• How to complete this task
Please transcribe every line of text in the rows below, leaving the pictures out of your answer.

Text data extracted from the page
----------
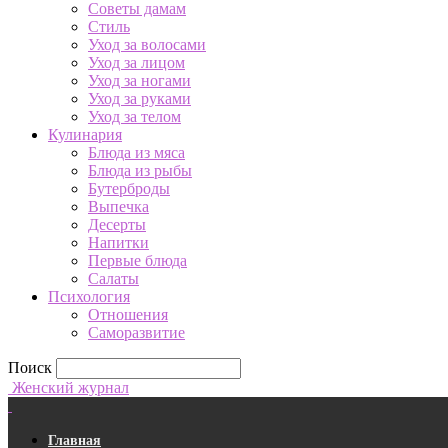
Советы дамам
Стиль
Уход за волосами
Уход за лицом
Уход за ногами
Уход за руками
Уход за телом
Кулинария
Блюда из мяса
Блюда из рыбы
Бутерброды
Выпечка
Десерты
Напитки
Первые блюда
Салаты
Психология
Отношения
Саморазвитие
Поиск
Женский журнал
Главная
----------
• Solved exercise
Советы дамам
Стиль
Уход за волосами
Уход за лицом
Уход за ногами
Уход за руками
Уход за телом
Кулинария
Блюда из мяса
Блюда из рыбы
Бутерброды
Выпечка
Десерты
Напитки
Первые блюда
Салаты
Психология
Отношения
Саморазвитие
Поиск
Женский журнал
Главная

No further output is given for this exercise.